Intersliceboost: Identifying tissue layers in three-dimensional ultrasound images for chronic lower back pain (cLBP) assessment

• Published in: Medical physics (Lancaster) Vol. 52; no. 7; p. e17931
• Main Authors: Zeng, Zixue, Cartier, Matthew, Zhao, Xiaoyan, Chen, Pengyu, Meng, Xin, Sheng, Zhiyu, Satarpour, Maryam, Cormack, John M, Bean, Allison C, Nussbaum, Ryan P, Maurer, Maya, Landis-Walkenhorst, Emily, Kim, Kang, Wasan, Ajay D, Pu, Jiantao
• Format: Journal Article
• Language: English
• Published: United States 01.07.2025
• Subjects: Chronic Pain - diagnostic imaging; Humans; Imaging, Three-Dimensional - methods; Low Back Pain - diagnostic imaging; Ultrasonography; generative adversarial networks; deep learning; continuous image translation; medical imaging segmentation; 3D ultrasound imaging; ultrasound image analysis; chronic lower back pain
• ISSN: 2473-4209
• DOI: 10.1002/mp.17931

Available studies on chronic lower back pain (cLBP) typically focus on one or a few specific tissues rather than conducting a comprehensive layer-by-layer analysis. Since three-dimensional (3-D) images often contain hundreds of slices, manual annotation of these anatomical structures is both time-consuming and error-prone. We aim to develop and validate a novel approach called InterSliceBoost to enable the training of a segmentation model on a partially annotated dataset without compromising segmentation performance. The architecture of InterSliceBoost includes two components: an inter-slice generator and a segmentation model. The generator utilizes residual block-based encoders to extract features from adjacent image-mask pairs (IMPs).
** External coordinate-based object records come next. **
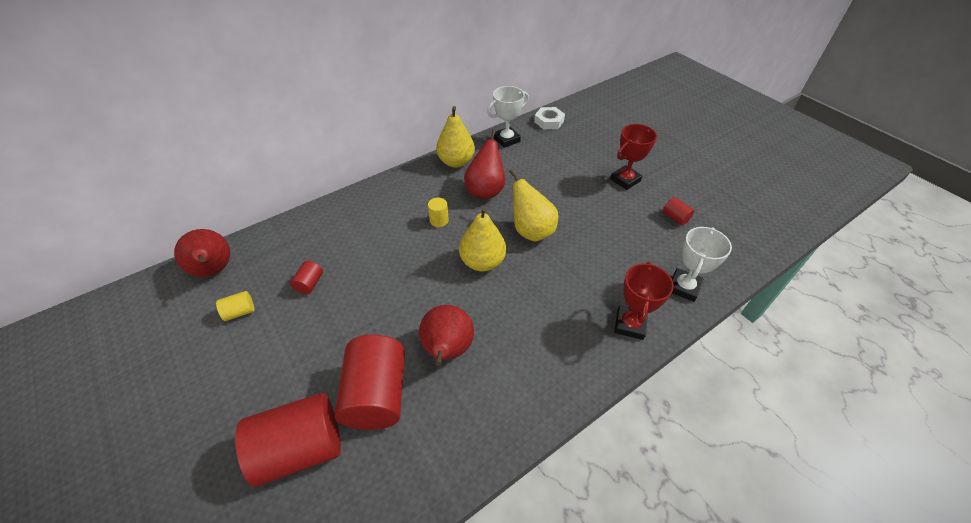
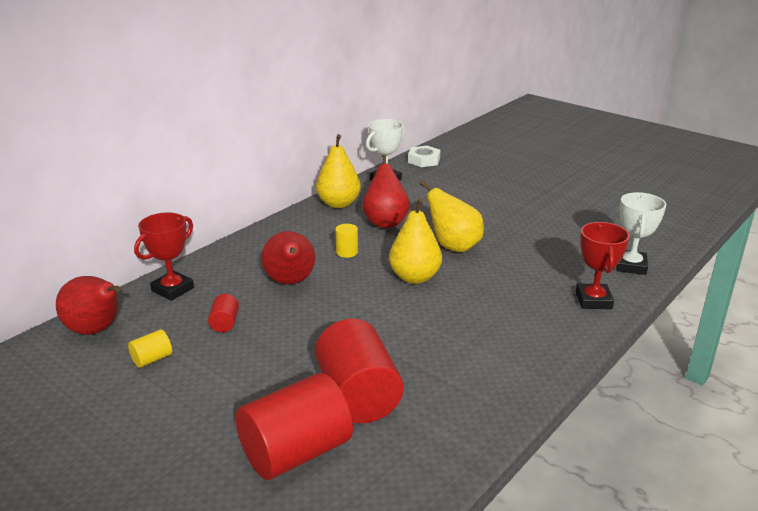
camera: 15 degrees left, 20 degrees down
red pear [419,305,474,366] -> red pear moved to [261,231,315,285]
red trophy [610,124,657,190] -> red trophy moved to [134,212,194,301]
red cylinder [663,197,694,225] -> none

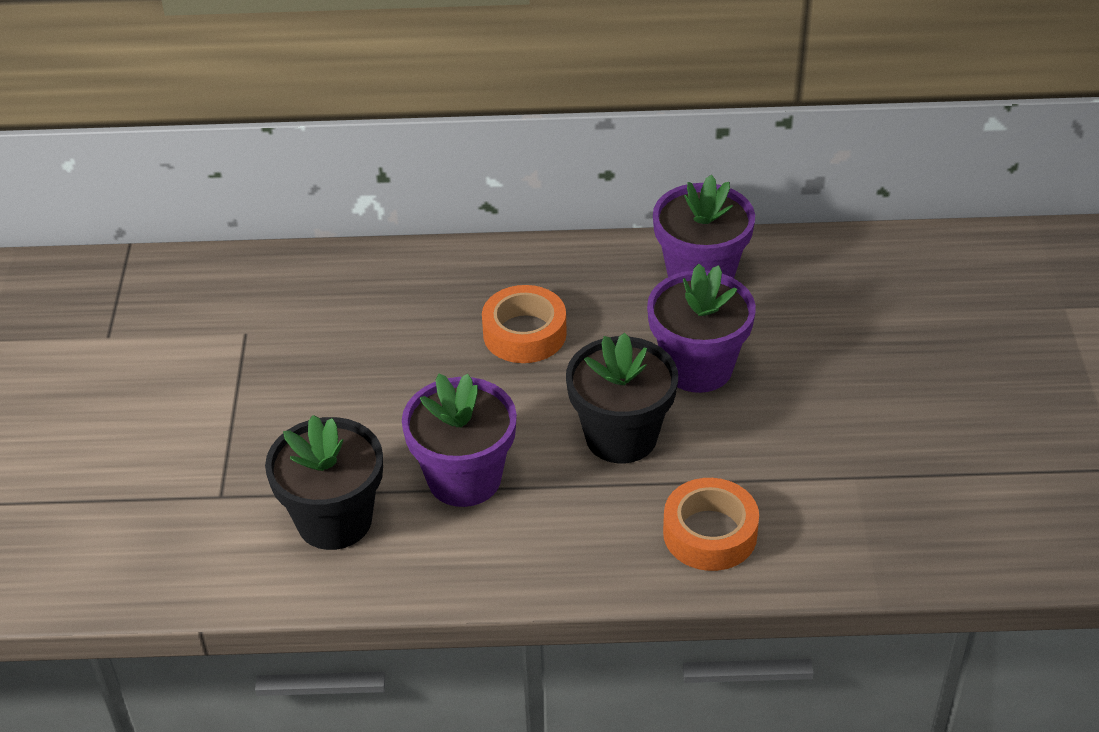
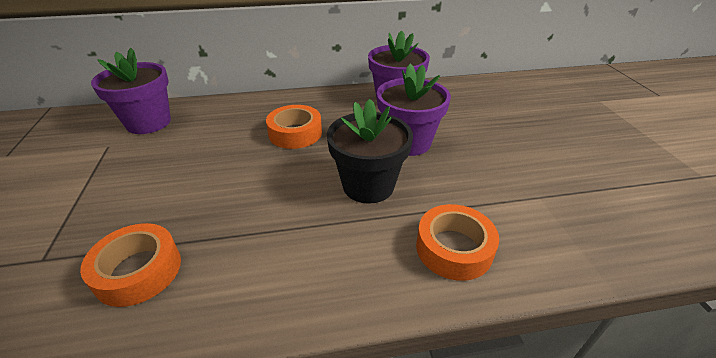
camera: 10 degrees left, 5 degrees down
black flower pot [265,415,383,550] -> orange tape [80,223,181,307]
purple flower pot [402,373,517,507] -> purple flower pot moved to [91,48,171,134]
Differential features are calculated and input into a decoder to generate inter-slice IMPs. The segmentation model is trained on partially annotated datasets (e.g., skipping 1, 2, 3, or 7 images) and the generated inter-slice IMPs. To validate the performance of InterSliceBoost, we utilized a dataset of 76 B-mode ultrasound scans acquired on 29 subjects enrolled in an ongoing cLBP study. An ultrasound operator annotated six anatomical layers across all image slices (n = 18 986), including dermis, superficial fat, superficial fascial membrane (SFM), deep fat, deep fascial membrane (DFM), and muscle. The mean Dice coefficient across all tissue layer was used as the primary performance metric. A paired sample t-test with Bonferroni correction was conducted to assess the significance of performance differences. InterSliceBoost, trained on only 33% of the image slices, achieved a mean Dice coefficient of 80.84% across all six layers on the independent test set, with Dice coefficients of 73.48%, 61.11%, 81.87%, 95.74%, 83.52%, and 88.74% for segmenting dermis, superficial fat, SFM, deep fat, DFM, and muscle. This performance is significantly higher than the conventional model trained on fully annotated images (p < 0.05). InterSliceBoost can effectively segment the six tissue layers depicted on 3-D B-model ultrasound images in settings with partial annotations. InterSliceBoost enables tissue layer segmentation with fewer manual annotations. By comprehensively examining each tissue layer, this approach offers deeper insights into the structural and functional characteristics that may contribute to the onset and progression of cLBP.